Warga Kolang Tapanuli Tengah Berteriak Minta Tolong Presiden Prabowo

Tapteng, derernews.com
Masyarakat Dusun Unte Mungkur, Desa Satahi Nauli, Kecamatan Kolang, Kabupaten Tapanuli Tengah menjerit histeris meminta tolong kepada Presiden RI Prabowo Subianto atas kondisi kampung mereka yang rusak parah di landa banjir.
Mereka mengharapkan perhatian serius Presiden Prabowo Subianto supaya segera memberikan bantuan makanan, obat obatan dan listrik serta memperbaiki sarana dan prasarana, seperti jalan dan jembatan yang putus di daerah mereka.
“Kami masyarakat Dusun Unte Mungkur, Desa Satahi Nauli, Kecamatan Kolang, Kabupaten Tapanuli Tengah minta tolong Pak Presiden Prabowo. Tolong kami Pak, jalan dan jembatan kami putus Pak. Tolong kami Pak Prabowo supaya di perbaiki. 80 tahun Indonesia merdeka kami belum menikmati Pak”, teriak salah seorang warga yang viral di medsos Facebook.
Paling Parah Dilanda BanjirÂ
Intensitas hujan tinggi yang mengguyur Kabupaten Tapanuli Tengah sejak Jumat (21/11/2-025) pagi menyebabkan banjir di jalan lintas Kecamatan Kolang menuju Barus. Ketinggian air mencapai 60 centimeter, membuat ribuan kendaraan terjebak kemacetan hingga satu kilometer.

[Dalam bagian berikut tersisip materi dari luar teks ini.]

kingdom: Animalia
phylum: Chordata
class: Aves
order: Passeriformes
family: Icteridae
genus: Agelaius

Pengemudi mobil terpaksa antre panjang untuk melintasi badan jalan yang tergenang, sementara banyak pengendara sepeda motor memilih berhenti karena takut mogok di tengah genangan.

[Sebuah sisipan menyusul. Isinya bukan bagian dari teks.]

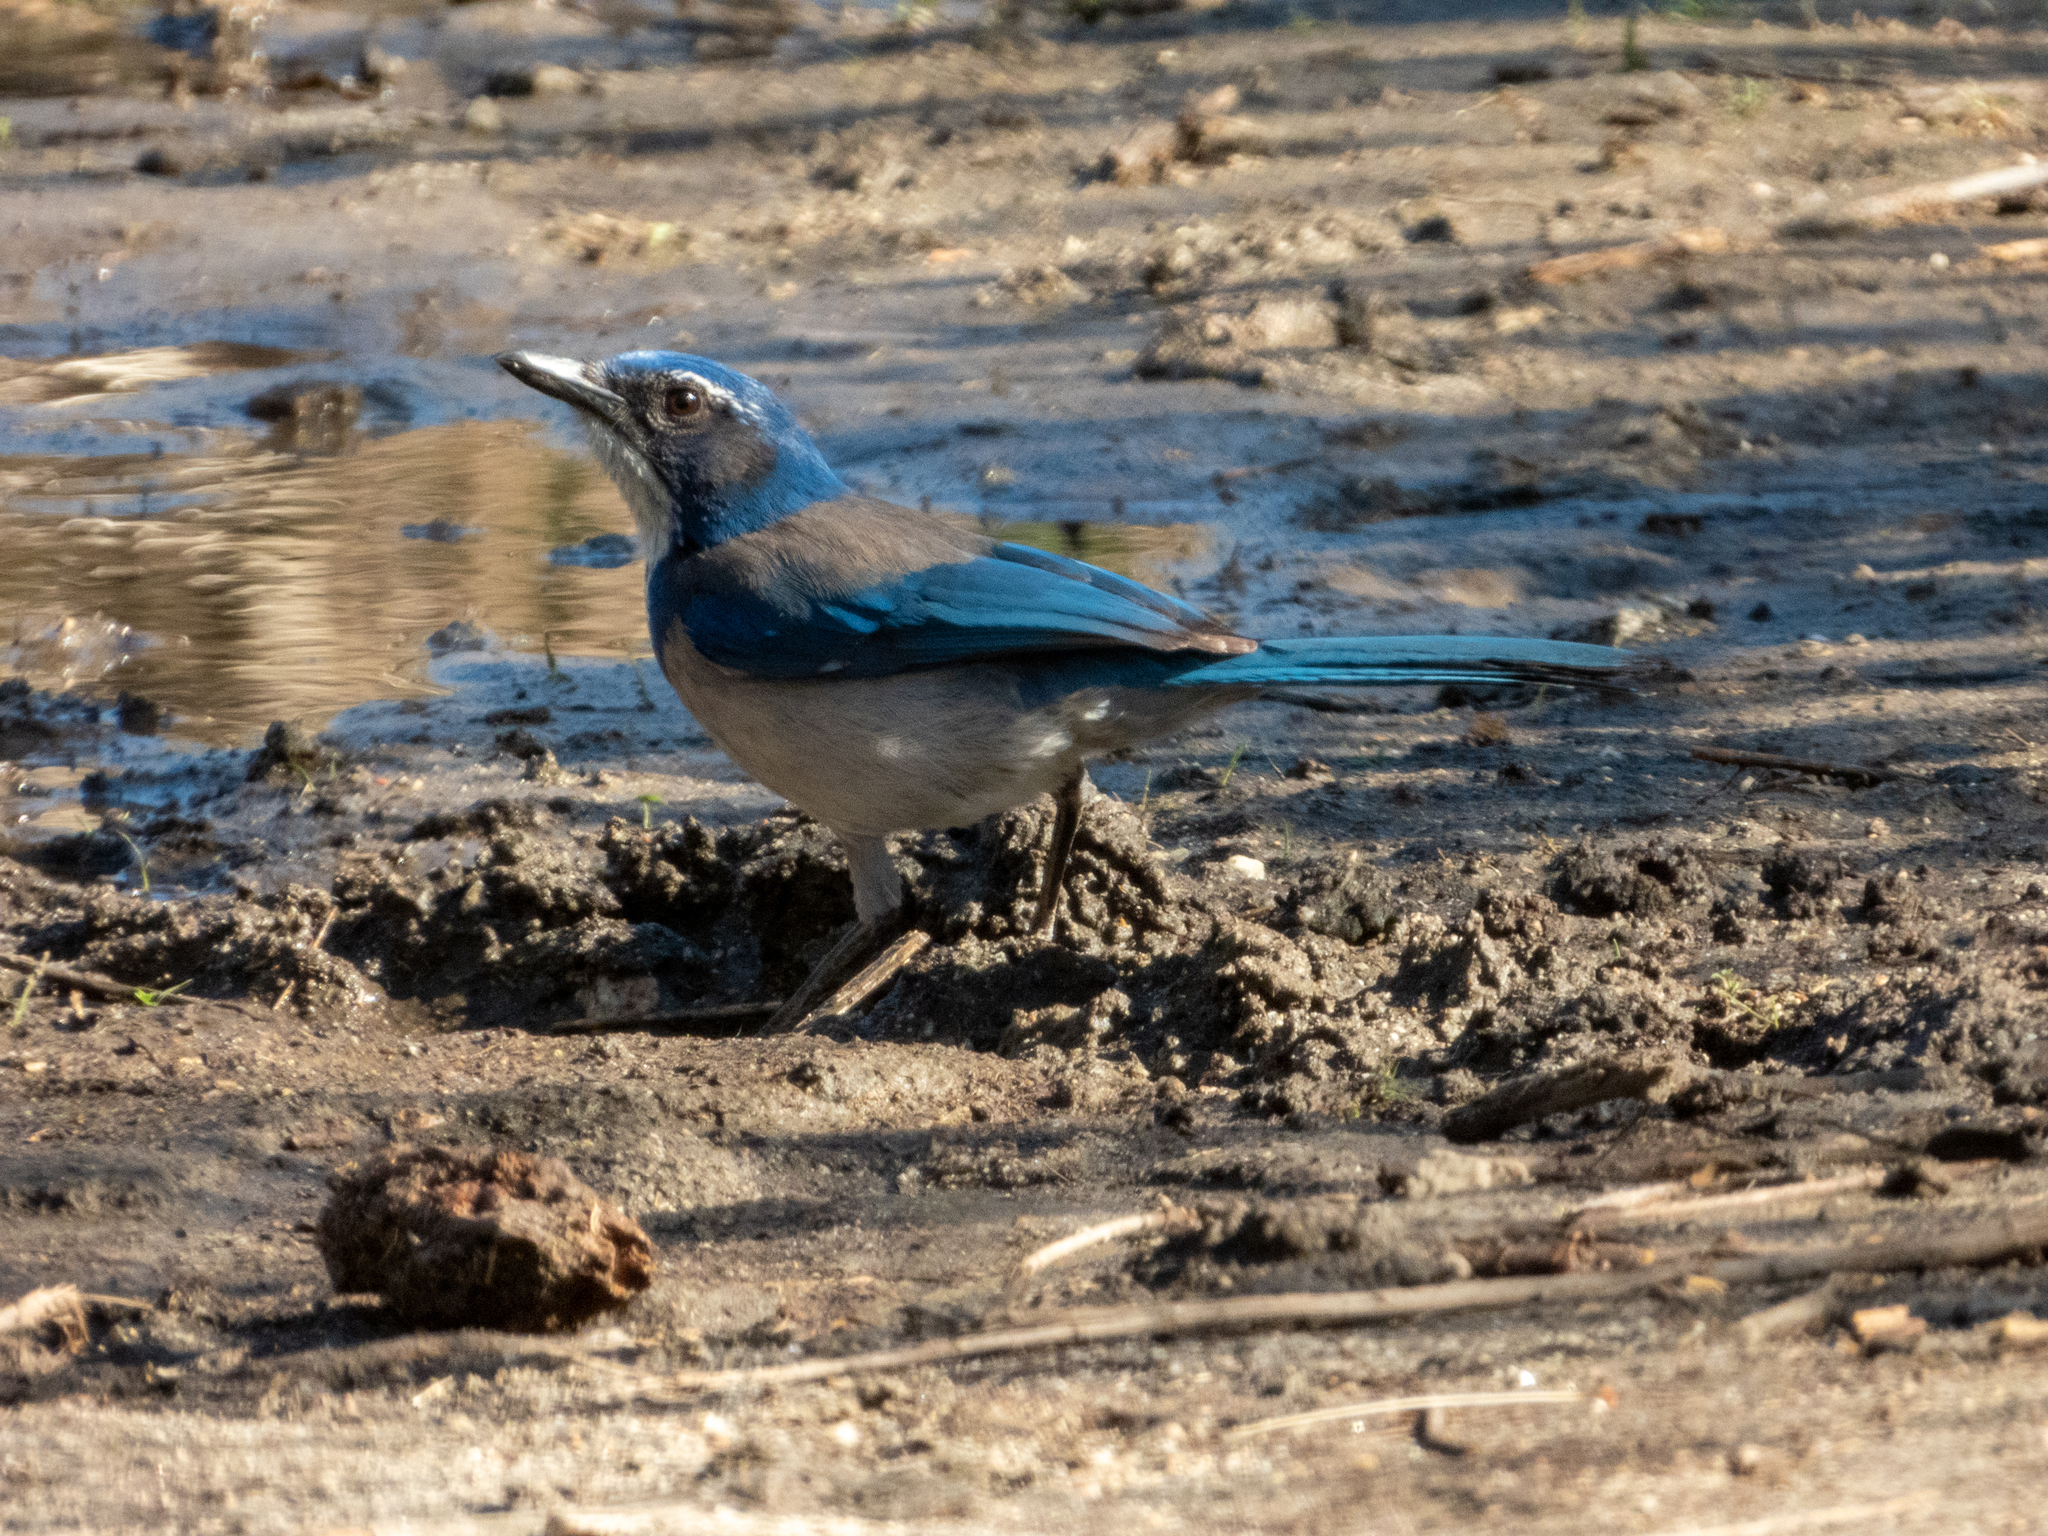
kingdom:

Tidak hanya jalan yang terendam, sejumlah rumah warga di sepanjang jalur itu juga digenangi air. Personel Polri, TNI, BPBD Tapteng, Satpol PP, Pemerintah Kecamatan, dan warga bergotong-royong mengatur arus lalu lintas serta mengarahkan pengendara ke sisi jalan yang lebih dangkal.
Warga setempat, Rudy Manurung, menyebut banjir mulai terjadi sekitar pukul 07.00 WIB, Jumat, dan berlangsung hingga Sabtu pagi. Ia mengimbau pengendara tetap berhati-hati karena air masih pasang dan belum dipastikan kapan surut.
Camat Kolang, Pahala Nababan, menegaskan kemacetan terjadi di empat titik rawan banjir: Tigoran KM 27 Kelurahan Kolang Nauli, Kelurahan PO Hurlang, Desa Satahi Nauli, dan Desa Rawa Makmur. Meski mulai surut, badan jalan di lokasi tersebut masih tergenang.
Ia menambahkan, jalur itu merupakan kewenangan Pemerintah Provinsi Sumatera Utara. Laporan sudah disampaikan ke Bupati Tapteng agar diusulkan peninggian badan jalan serta pembangunan gorong-gorong untuk solusi jangka panjang. (Sipoda).